Светлый фон

— А ты в себя веришь?

— Самой собой разумеется.

— Значит, все понимаешь? — Софья Марковна спрашивала меня, а смотрела на своих соседей. — Тебе понятно, что это очень сложная операция, что никто не может быть уверенным в стопроцентном успехе, что не исключена и неудача?

— Не волнуйтесь, я не покончу жизнь самоубийством и не буду жаловаться на профессора. Я ведь сам прошу… Неужели вы не понимаете: это моя последняя надежда?

На меня были нацелены очки сидящих плечом к плечу немолодых, многое повидавших на своем врачебном веку невропатологов. Все они так долго соприкасались с человеческим горем, что разжалобить их было, по-моему, невозможно. И все-таки сейчас они, мне показалось, расчувствовались. А ведь от них столько зависело! Вообще-то было непонятно, почему я должен упрашивать, стараться разжалобить? Разве моя жизнь им дороже, чем мне самому? Все так просто: мне хуже быть не может. А ведь есть шанс (пусть один из ста — не имеет значения), что операция будет удачной. Значит, я хоть в чем-то стану таким же, как все? А вдруг я опять научусь писать? Мне пока только двадцать лет. Всего только двадцать…

— Выйди, Горелов. Погуляй немножко, — сказала Софья Марковна. Она была, наверное, главной на этой кафедре. — Погуляй, мы скоро тебя позовем.

Не успел я как следует осмотреться в многолюдном шумном институтском коридоре, как появился Джемал. Он взял меня под руку и повел на кафедру.

Врачи уже не сидели за столом. Они столпились вокруг профессора Ислам-заде, возбужденно и громко разговаривали, курили. Теперь это были люди, избавившиеся от тяжелого груза и потому общительные, разговорчивые, даже веселые. Софья Марковна улыбнулась мне и объявила:

— Ну вот, Горелов. Подумали мы, посовещались. Все согласны, что ты отдаешь себе отчет в последствиях операции, какими бы они ни были. Профессор Ислам-заде убедился, что может надеяться на твою помощь, и решил делать операцию. Мы все желаем вам успеха и надеемся на самый благополучный исход. Помни, это во многом зависит от тебя самого…

 

Меня высадили из машины у ворот клиники. Ислам-заде и Джемал уехали по своим делам, а я пошел под горячими солнечными лучами от ворот к двухэтажному зданию с большими квадратными окнами. Я был так счастлив, что даже свирепое бакинское солнце не казалось жарким.

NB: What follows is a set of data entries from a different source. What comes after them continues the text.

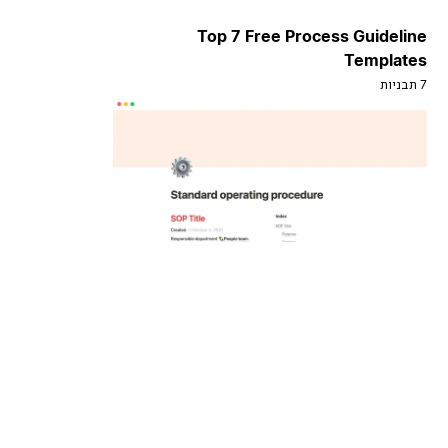
Top 7 Free Process Guideline
Templates
7 תבניות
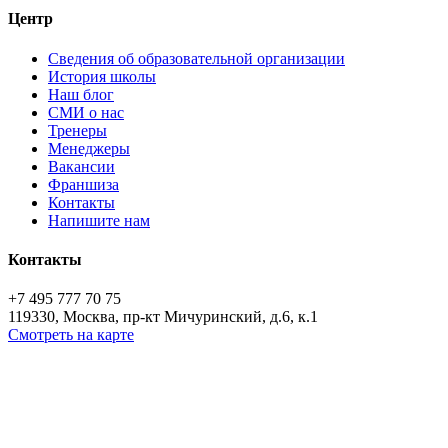
Центр
Сведения об образовательной организации
История школы
Наш блог
СМИ о нас
Тренеры
Менеджеры
Вакансии
Франшиза
Контакты
Напишите нам
Контакты
+7 495 777 70 75
119330, Москва, пр-кт Мичуринский, д.6, к.1
Смотреть на карте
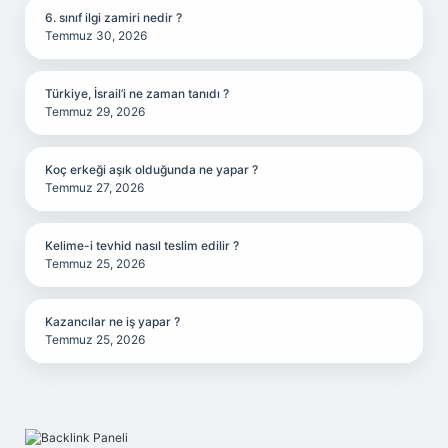
6. sınıf ilgi zamiri nedir ?
Temmuz 30, 2026
Türkiye, İsrail’i ne zaman tanıdı ?
Temmuz 29, 2026
Koç erkeği aşık olduğunda ne yapar ?
Temmuz 27, 2026
Kelime-i tevhid nasıl teslim edilir ?
Temmuz 25, 2026
Kazancılar ne iş yapar ?
Temmuz 25, 2026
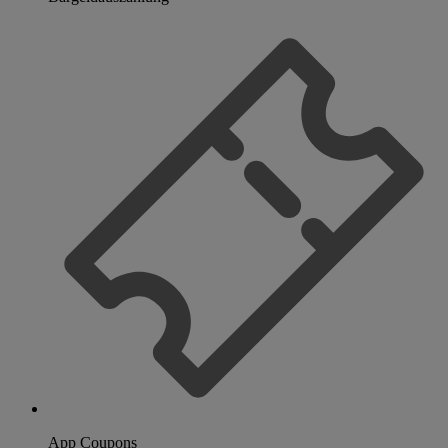
App Coupons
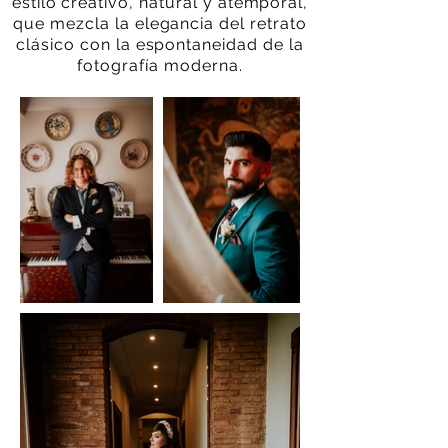
estilo creativo, natural y atemporal,
que mezcla la elegancia del retrato
clásico con la espontaneidad de la
fotografía moderna.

Я добился своего! Теперь профессор не отвертится. Все стало ясно, все определилось.

Под густым деревом перед входом в клинику стояли в тени Леночка и Митька. Друг мой в сером халате и кальсонах рядом с девушкой выглядел неуклюжим увальнем, хотя не был ни высоким, ни грузным. Просто Леночка в голубом в белый горошек выцветшем сарафане с обнаженными по плечи худенькими руками казалась чересчур тоненькой и изящной.